Question

Reading huge bismark coverage files using bbseq::read.bismark

0

Entering edit mode

jacques.imbert • 0

@68132695

Last seen 12 months ago

France

Hello,

I am trying to do differential methylation analysis on WGBS paired-end data from human samples on the whole genome. I ran bismark for alignement, then removed the PCR duplicates using deduplicate_bismark, and finally extracted the methylation (deduplicate_bismark):

bismark \
        $genome \
        --non_directional \
        -o $output_dir \
        -1 $fastq1 \
        -2 $fastq2

deduplicate_bismark \
        --output_dir $output_dir \
        --bam \
        --paired \
        $bam

deduplicate_bismark \
    --paired-end \
    --buffer_size 18G \
    --parallel 4 \
    --scaffolds \
    --gzip \
    --bedGraph \
    --cytosine_report \
    --genome_folder $genome \
    -o $output_dir \
    $deduplicated_bam

I now have these files for each sample "<sample>_bismark_bt2_pe.deduplicated.bismark.cov.gz".
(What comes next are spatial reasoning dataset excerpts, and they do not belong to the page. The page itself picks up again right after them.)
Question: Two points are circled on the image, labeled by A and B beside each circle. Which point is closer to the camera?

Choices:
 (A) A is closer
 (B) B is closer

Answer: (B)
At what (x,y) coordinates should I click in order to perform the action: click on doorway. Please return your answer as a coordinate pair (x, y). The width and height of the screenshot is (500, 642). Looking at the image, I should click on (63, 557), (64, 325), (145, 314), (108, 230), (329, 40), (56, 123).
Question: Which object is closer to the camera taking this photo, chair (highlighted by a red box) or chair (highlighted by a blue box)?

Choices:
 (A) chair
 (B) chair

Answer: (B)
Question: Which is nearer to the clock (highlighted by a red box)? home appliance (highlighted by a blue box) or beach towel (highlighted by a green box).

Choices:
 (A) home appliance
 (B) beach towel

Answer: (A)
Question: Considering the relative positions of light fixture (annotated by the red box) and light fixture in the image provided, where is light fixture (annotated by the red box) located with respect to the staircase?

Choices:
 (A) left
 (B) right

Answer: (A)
I then try to load the files using bbseq::read.bismark, and it does not progress after constructing the loci. Here is my R code (i use a "Targets" csv-like file in which i write the path to the files, the sample name, and their group (there are replicates)):

#!/usr/bin/env Rscript

library(BiocParallel)
library(bsseq)

sessionInfo()
BiocManager::valid()

targets_path <- "/path/to/Targets.txt"

# Loading data
targets<-read.delim(
    targets_path,
    header=TRUE,
    sep="\t",
    stringsAsFactors=FALSE
    )

print(targets)
#   file    sampleID    condition
# 1 /path/to/1_bismark_bt2_pe.deduplicated.bismark.cov.gz   Sample1 Condition1
# 2 /path/to/2_bismark_bt2_pe.deduplicated.bismark.cov.gz   Sample2 Condition1
# 3 /path/to/5_bismark_bt2_pe.deduplicated.bismark.cov.gz   Sample5 Condition2
# 4 /path/to/6_bismark_bt2_pe.deduplicated.bismark.cov.gz   Sample6 Condition2

fileList<-targets$file
sample.ids <- targets$sampleID

descriptiondf = data.frame( 
    Condition = factor(targets$condition),
    row.names = sample.ids,
    stringsAsFactors = FALSE
    )

print(descriptiondf)
#         Condition
# Sample1       Condition1
# Sample2       Condition1
# Sample5       Condition2
# Sample6       Condition2


# Reading
bsseq_bismark = bsseq::read.bismark(
    files = fileList,
    colData = descriptiondf,
    rmZeroCov = FALSE,
    strandCollapse = FALSE,
    BPPARAM = MulticoreParam(workers = 9, progressbar = TRUE),
    nThread = 3,
    BACKEND = "HDF5Array",
    verbose = TRUE
)

# [read.bismark] Parsing files and constructing valid loci ...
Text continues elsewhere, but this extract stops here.